▸ **Excerpted text**
Day One, Session Three

Multilayer Perceptrons with PyTorch

Mark Andrews

PyTorch

PyTorch is a scientific computing library built around automatic differentiation and GPU support.
It is the dominant research framework for deep learning.
The torch.nn module provides building blocks: layers, loss functions, and activations.
Training is explicit — you write the loop, which keeps the mechanics visible.

nn.Module

Every model in PyTorch is a subclass of nn.Module.
__init__ declares the learnable components.
forward defines the computation.
nn.Module handles parameter registration, GPU transfer, saving and loading weights.

class MLP(nn.Module):
    def __init__(self):
        super().__init__()
        self.fc1 = nn.Linear(784, 128)
        self.fc2 = nn.Linear(128, 10)

▸ **Data excerpts**
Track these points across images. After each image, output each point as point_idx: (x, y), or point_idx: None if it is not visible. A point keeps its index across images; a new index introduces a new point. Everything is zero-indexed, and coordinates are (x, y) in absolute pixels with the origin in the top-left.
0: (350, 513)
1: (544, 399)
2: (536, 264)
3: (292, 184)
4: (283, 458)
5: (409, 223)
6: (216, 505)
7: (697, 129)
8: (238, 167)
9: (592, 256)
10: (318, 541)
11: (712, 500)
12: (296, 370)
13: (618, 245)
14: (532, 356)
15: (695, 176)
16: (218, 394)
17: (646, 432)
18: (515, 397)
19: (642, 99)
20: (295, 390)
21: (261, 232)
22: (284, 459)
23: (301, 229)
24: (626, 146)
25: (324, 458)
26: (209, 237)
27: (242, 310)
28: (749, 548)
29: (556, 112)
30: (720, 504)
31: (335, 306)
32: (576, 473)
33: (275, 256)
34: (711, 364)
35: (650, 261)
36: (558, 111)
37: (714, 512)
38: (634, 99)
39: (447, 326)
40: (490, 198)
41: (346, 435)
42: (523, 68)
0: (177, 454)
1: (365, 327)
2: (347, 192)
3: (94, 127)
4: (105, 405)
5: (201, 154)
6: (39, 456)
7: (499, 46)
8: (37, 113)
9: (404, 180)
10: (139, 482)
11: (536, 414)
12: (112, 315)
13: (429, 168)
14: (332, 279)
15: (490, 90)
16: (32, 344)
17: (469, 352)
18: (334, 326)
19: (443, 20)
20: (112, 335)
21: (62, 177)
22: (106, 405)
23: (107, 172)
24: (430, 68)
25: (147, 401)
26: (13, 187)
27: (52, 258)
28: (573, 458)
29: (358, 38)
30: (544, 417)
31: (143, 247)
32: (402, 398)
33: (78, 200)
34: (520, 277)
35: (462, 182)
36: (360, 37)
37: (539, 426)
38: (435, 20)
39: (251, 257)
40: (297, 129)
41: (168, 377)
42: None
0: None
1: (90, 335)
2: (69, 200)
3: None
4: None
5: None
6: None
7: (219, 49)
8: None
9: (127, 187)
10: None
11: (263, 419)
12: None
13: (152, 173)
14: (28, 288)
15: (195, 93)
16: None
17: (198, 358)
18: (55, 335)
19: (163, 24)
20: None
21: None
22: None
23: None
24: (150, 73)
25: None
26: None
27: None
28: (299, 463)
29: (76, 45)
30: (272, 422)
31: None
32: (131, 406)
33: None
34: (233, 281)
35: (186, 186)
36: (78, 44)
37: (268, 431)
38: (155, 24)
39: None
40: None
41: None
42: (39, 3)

▸ **Work instructions**
A: According to the PyTorch lecture notes, which module provides layers, loss functions, and activations?
B: Summarize the PyTorch lecture notes in two sentences.
C: Carry on the PyTorch lecture notes from the point at which they stop.
The items have no connection to the PyTorch lecture notes.

▸ **Response list**
A: The torch.nn module.

B: PyTorch is a scientific computing library built around automatic differentiation and GPU support, and it is the dominant research framework for deep learning; its torch.nn module supplies layers, loss functions, and activations, and training is done with a loop you write yourself. Every PyTorch model subclasses nn.Module, using __init__ to declare learnable components and forward to define the computation, while nn.Module handles parameter registration, GPU transfer, and saving and loading weights.

C:
    def forward(self, x):
        x = torch.relu(self.fc1(x))
        return self.fc2(x)

nn.Linear

nn.Linear(in_features, out_features) is one fully-connected layer.
Internally it holds a weight matrix \(W\) of shape \((\text{out}, \text{in})\) and a bias vector \(b\).
On input \(x\) of shape \((\text{batch}, \text{in})\), it computes:

\[y = xW^T + b\]

Both \(W\) and \(b\) have requires_grad=True and are updated during training.

Assembling a network

In __init__, declare each layer as an attribute.
In forward, chain them together with activations in between.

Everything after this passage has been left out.